To perform tests for PD-L1 proteins, doctors sometimes rely on tumor samples that may be months or years old. Amounts of PD-L1 may vary from one part of the tumor to another. And the tests don’t look at whether there are any immune cells nearby that are ready to attack the tumor with the drugs’ help.
Older, more established cancer treatments, such as Roche’s blockbuster breast cancer drug Herceptin, come with tests to identify the minority of patients who are most likely to benefit from them.
The need for a similar test for the immune therapy drugs is becoming even more important as companies seek to combine new therapies for greater effectiveness -- increasing both side effects and price.
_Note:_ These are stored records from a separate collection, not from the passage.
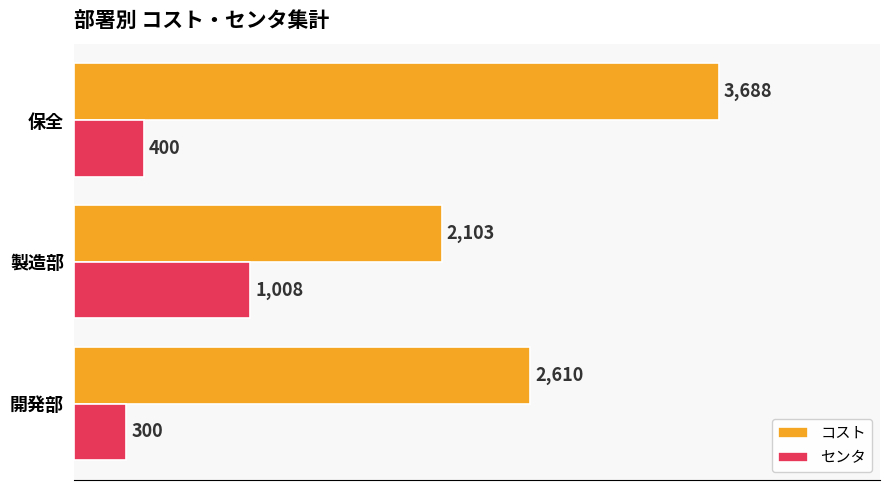

True or false: コスト has a value of 2103 at 製造部.

True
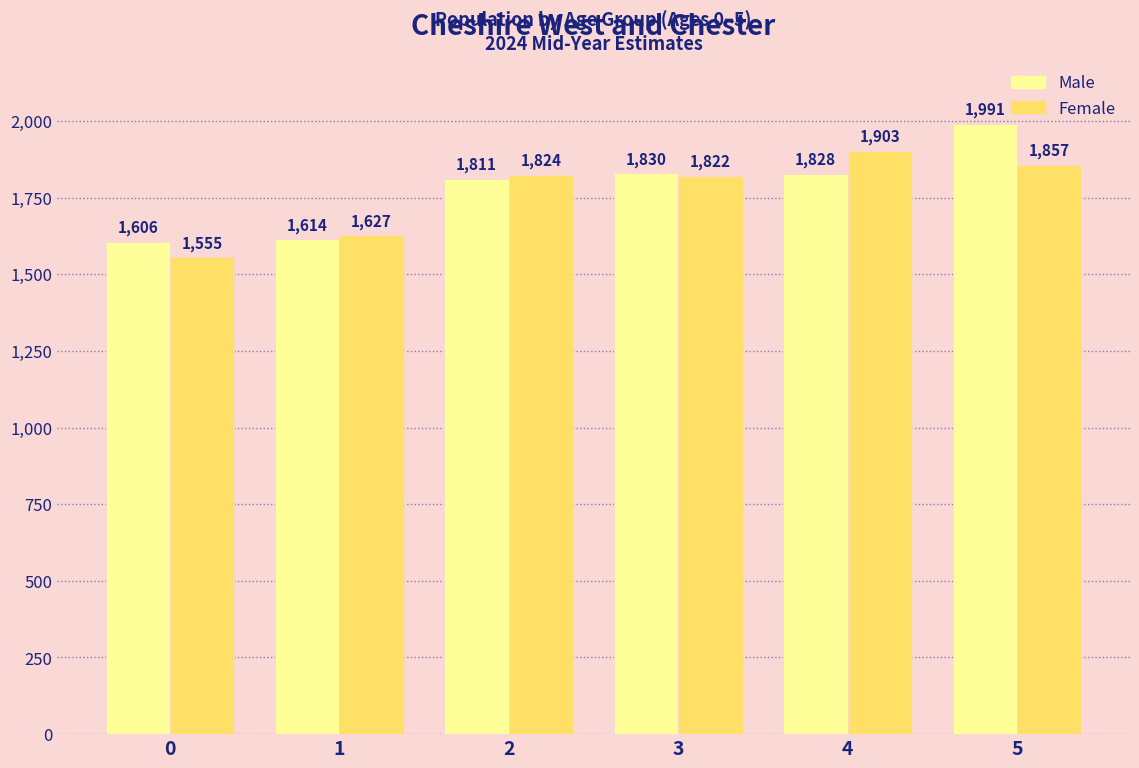

Which category has the highest value in the Male series?

5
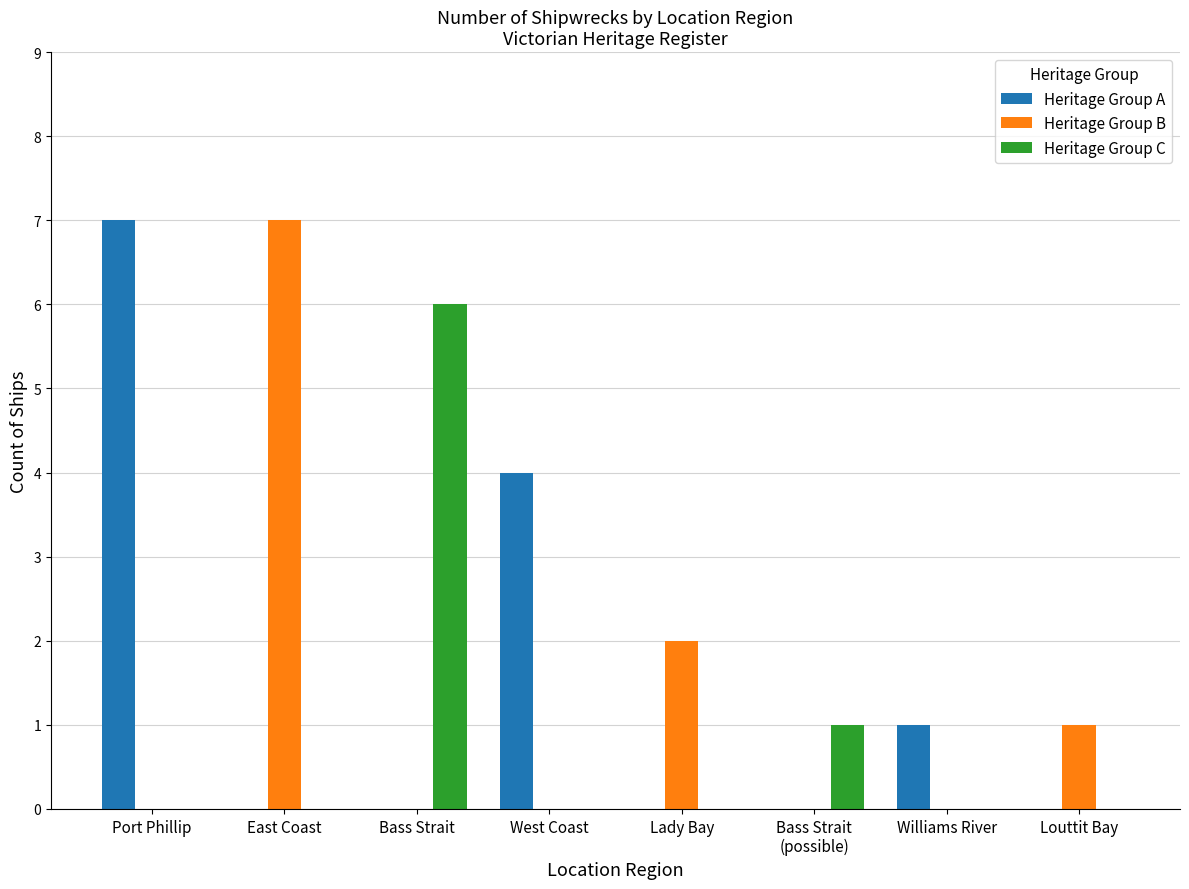

At which label does Heritage Group C reach its peak?

Bass Strait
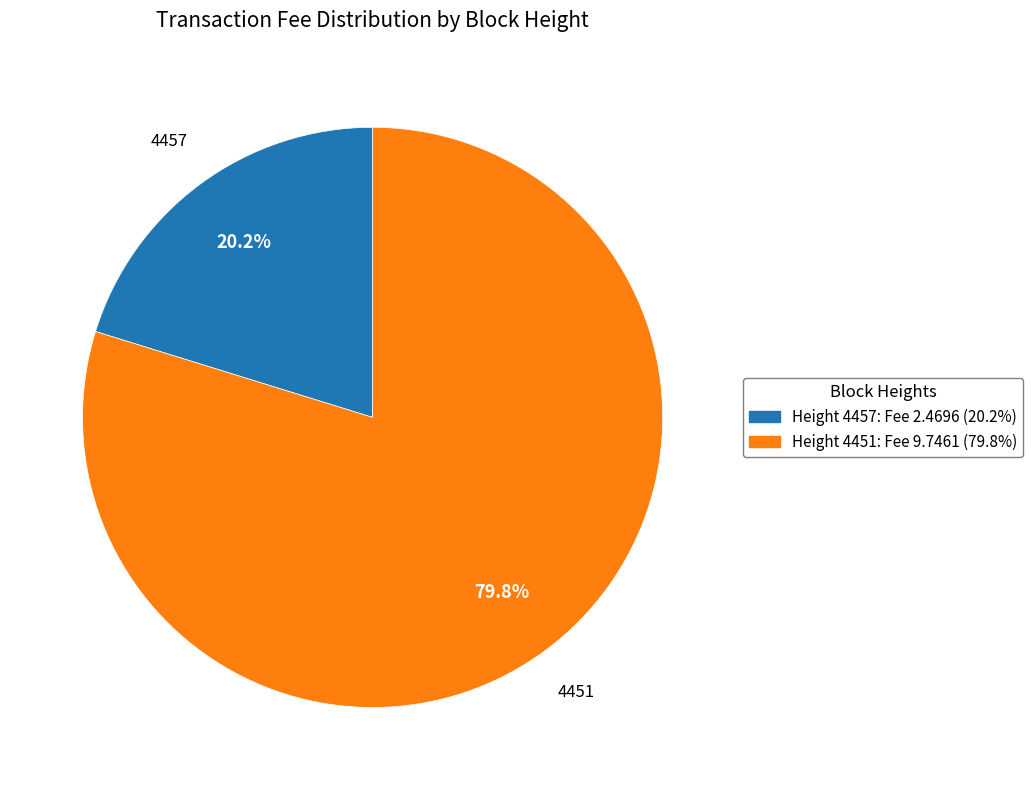

Does any single category account for the majority?

Yes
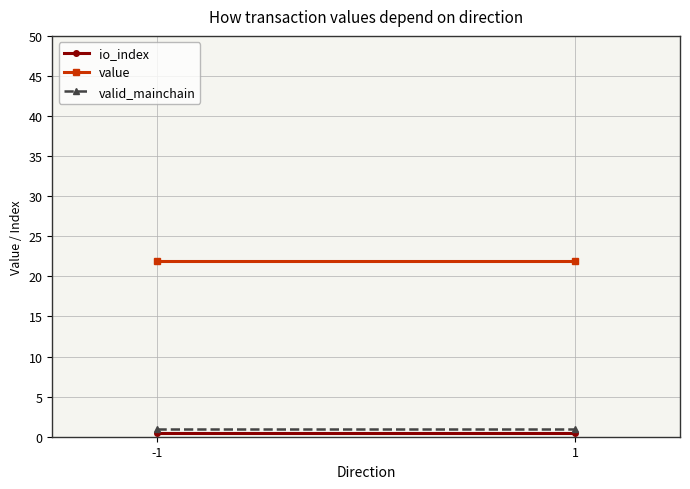

What is the difference between the highest and lowest values at -1?

21.4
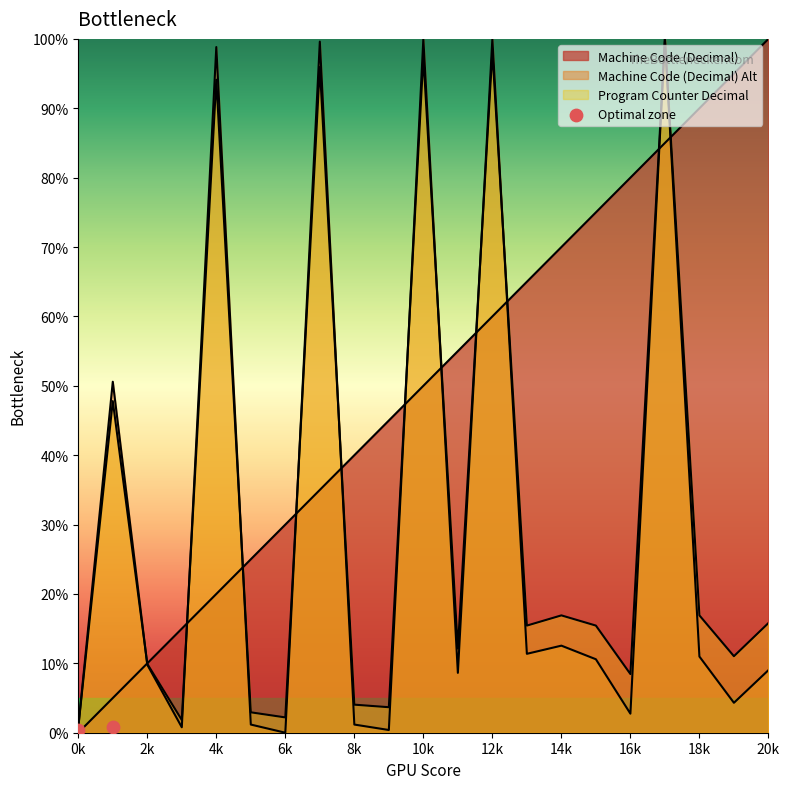

At how many categories does at least one series exceed 81?

8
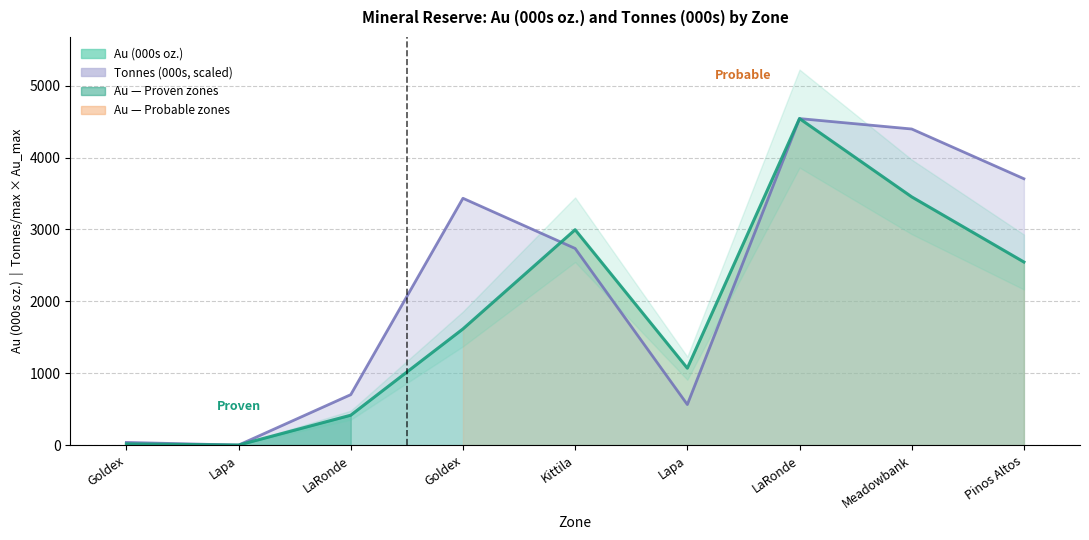

What is the average value of the Au (000s oz.) series?

1851.0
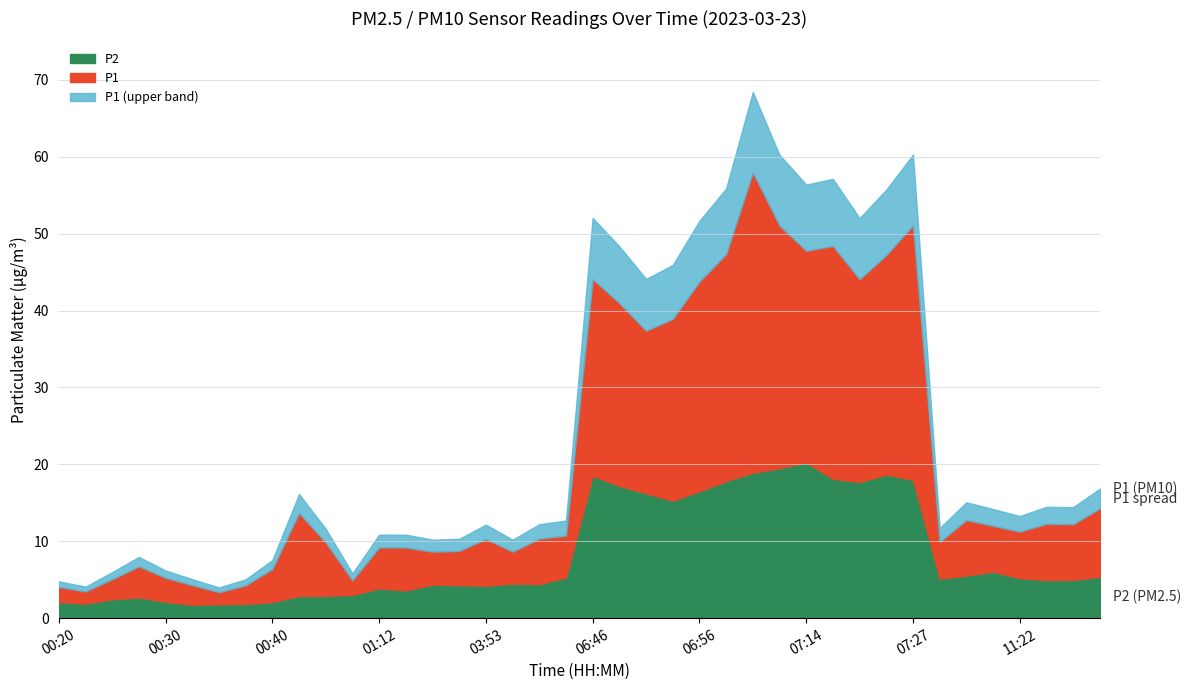

How many interior local valleys does the P2 series have?

9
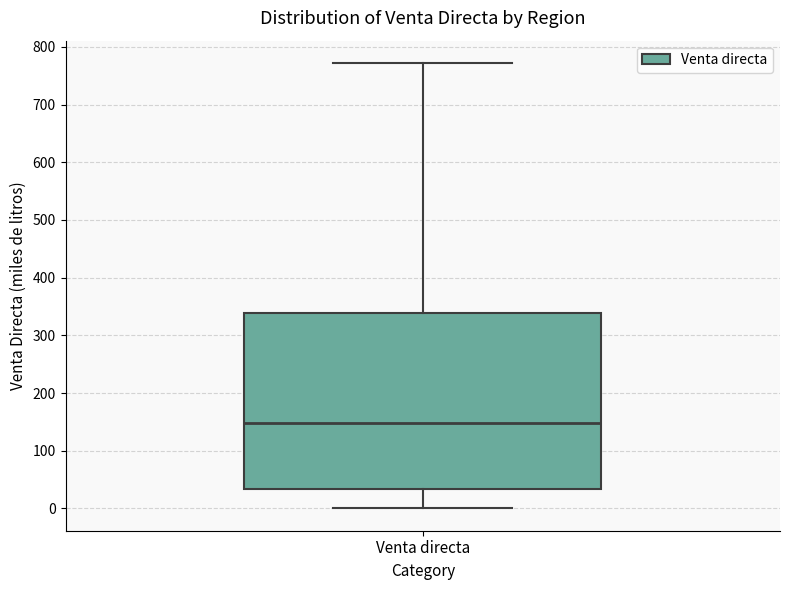

Read this box plot against the y-axis: the position of the median line, the range covered by the box, and the ends of both whiskers. The values are not printed on the chart, so give them approximately, as read against the axis.

median 150, box 30 to 340, whiskers 0 to 770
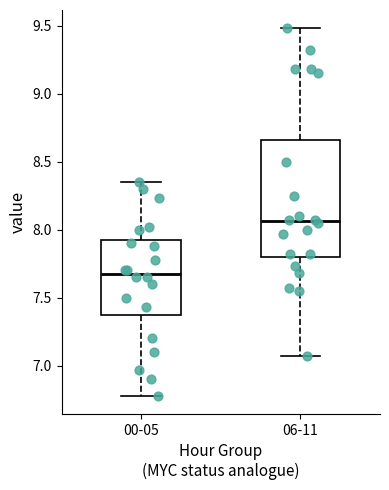

Which box is the tallest, from its lower edge to its upper edge?

06-11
In one study highlighted at the ASCO meeting, two Bristol-Myers melanoma drugs, Opdivo and Yervoy, delayed progression of the disease for months more than either drug did alone. But the combination was far more toxic.
Also, the cocktail will cost about $295,000 for an average-weight patient in just under a year, according to estimates presented at the conference by Leonard Saltz, an oncologist at Memorial Sloan Kettering Cancer Center, who has long expressed concern that cancer drugs are too costly. If similarly priced combinations were given to every American with advanced cancer, it would cost the country $174 billion a year, Saltz said at the meeting.
This prospect isn’t as far-fetched as it may sound. Immune drugs have shown promise in a wide array of tumors, including lung cancer, kidney cancer, liver tumors, bladder cancer, head and neck tumors, and even some forms of colon cancer.
Bristol-Myers declined to confirm a price for the combination.
While PD-L1 has flaws as a measure of drugs’ effectiveness, “it’s the only real one out there right now,” said Asthika Goonewardene, an analyst at Bloomberg Intelligence. That makes it useful for drug companies seeking to show cancer doctors why they should use one treatment over another, Goonewardene said.
“Roche and Merck will be cramming this down doctors’ throats using it as a tool to differentiate their drugs” from Bristol-Myers’ Opdivo, he said. Opdivo was first to reach the market for lung cancer, likely to be the single biggest market for these drugs.
And even if the tests are imperfect, insurers may use them to decide who gets coverage.
“Payers around the world and in the U.S. -- they’re very interested in making sure they’re only going to treat patients who have the potential to benefit,” said Daniel O’Day, chief operating officer for Roche’s pharmaceutical unit.